Instructions for the task:
Can you reproduce, character for character, the lines of the data below from the line with "Sök i Personnotisr" up to and including the line with "Till tidpunkt", and nothing else?

Extracted records:
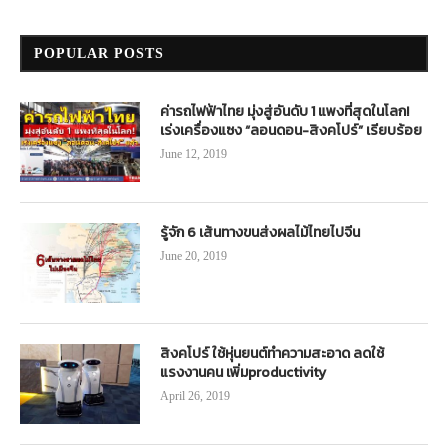
POPULAR POSTS
ค่ารถไฟฟ้าไทย มุ่งสู่อันดับ 1 แพงที่สุดในโลก!
เร่งเครื่องแซง “ลอนดอน-สิงคโปร์” เรียบร้อย
June 12, 2019
รู้จัก 6 เส้นทางขนส่งผลไม้ไทยไปจีน
June 20, 2019
สิงคโปร์ ใช้หุ่นยนต์ทำความสะอาด ลดใช้
แรงงานคน เพิ่มproductivity
April 26, 2019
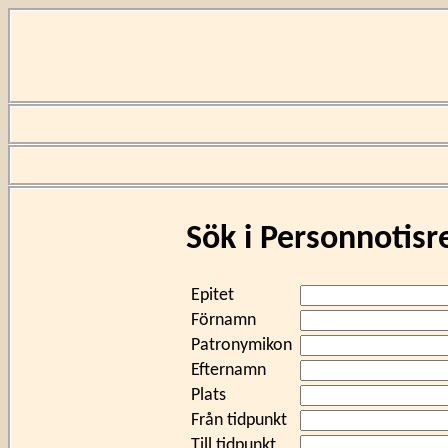
Sök i Personnotisr
Epitet
Förnamn
Patronymikon
Efternamn
Plats
Från tidpunkt
Till tidpunkt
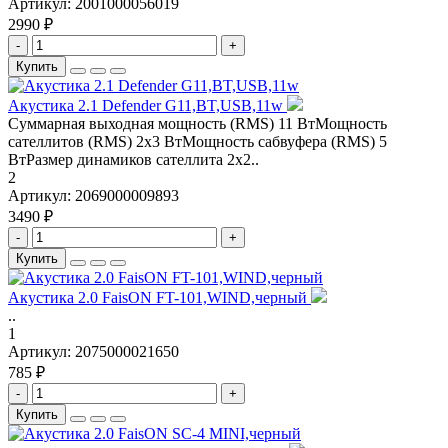
Артикул:
2001000056019
2990 ₽
-
+
Купить
Акустика 2.1 Defender G11,BT,USB,11w
Суммарная выходная мощность (RMS) 11 ВтМощность
сателлитов (RMS) 2х3 ВтМощность сабвуфера (RMS) 5
ВтРазмер динамиков сателлита 2х2..
2
Артикул:
2069000009893
3490 ₽
-
+
Купить
Акустика 2.0 FaisON FT-101,WIND,черный
..
1
Артикул:
2075000021650
785 ₽
-
+
Купить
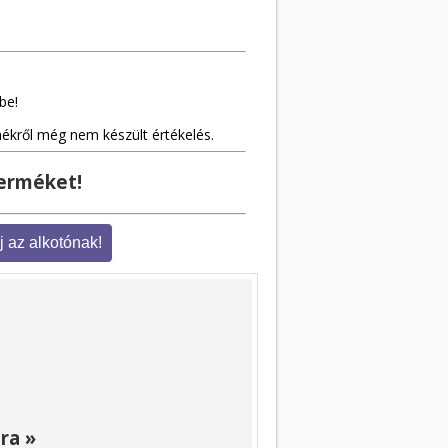
be!
mékről még nem készült értékelés.
terméket!
ra »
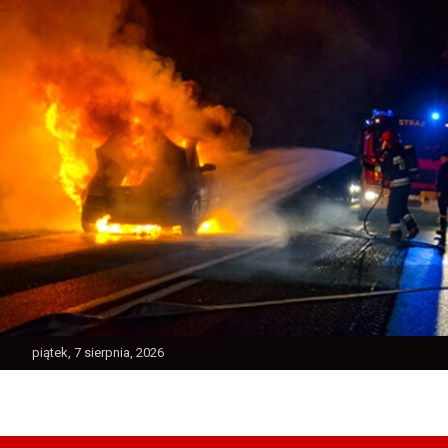
Skip
to
content
piątek, 7 sierpnia, 2026
Ratownictwo Powiatu Jarocińskiego
Jarocin112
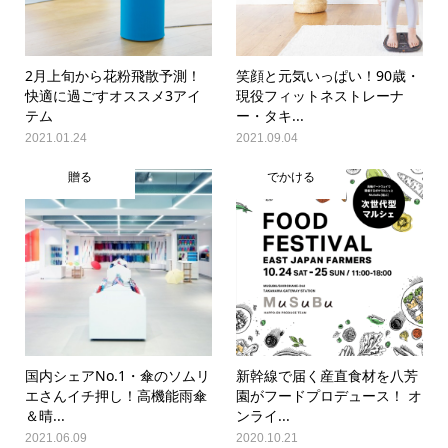
2月上旬から花粉飛散予測！
笑顔と元気いっぱい！90歳・
快適に過ごすオススメ3アイ
現役フィットネストレーナ
テム
ー・タキ...
2021.01.24
2021.09.04
贈る
でかける
国内シェアNo.1・傘のソムリ
新幹線で届く産直食材を八芳
エさんイチ押し！高機能雨傘
園がフードプロデュース！ オ
＆晴...
ンライ...
2021.06.09
2020.10.21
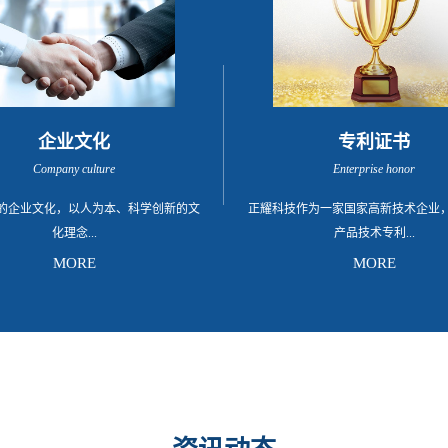
企业文化
专利证书
Company culture
Enterprise honor
的企业文化，以人为本、科学创新的文
正耀科技作为一家国家高新技术企业
化理念...
产品技术专利...
MORE
MORE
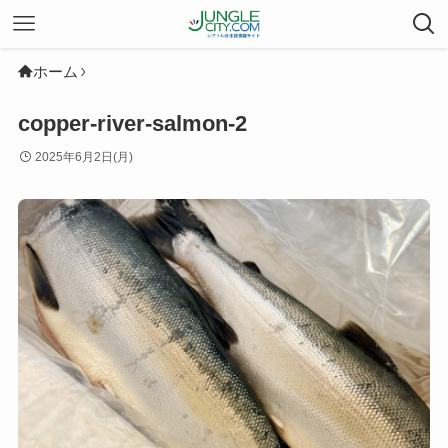
ホーム
copper-river-salmon-2
2025年6月2日(月)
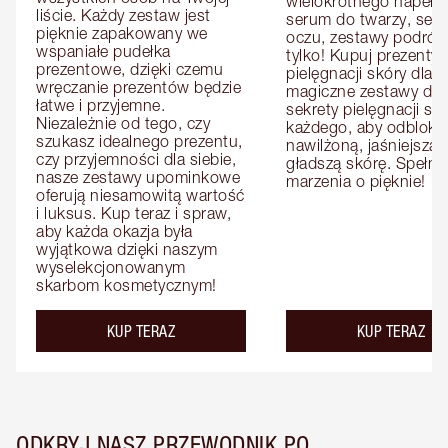
wielokrotnego napełnia
liście. Każdy zestaw jest 
serum do twarzy, seru
pięknie zapakowany we 
oczu, zestawy podróżne
wspaniałe pudełka 
tylko! Kupuj prezenty d
prezentowe, dzięki czemu 
pielęgnacji skóry dla n
wręczanie prezentów będzie 
magiczne zestawy dla ni
łatwe i przyjemne. 
sekrety pielęgnacji skó
Niezależnie od tego, czy 
każdego, aby odbloko
szukasz idealnego prezentu, 
nawilżoną, jaśniejszą i 
czy przyjemności dla siebie, 
gładszą skórę. Spełnij 
nasze zestawy upominkowe 
marzenia o pięknie!
oferują niesamowitą wartość 
i luksus. Kup teraz i spraw, 
aby każda okazja była 
wyjątkowa dzięki naszym 
wyselekcjonowanym 
skarbom kosmetycznym!
KUP TERAZ
KUP TERAZ
ODKRYJ NASZ PRZEWODNIK PO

Exercise output:
Sök i Personnotisr
Epitet
Förnamn
Patronymikon
Efternamn
Plats
Från tidpunkt
Till tidpunkt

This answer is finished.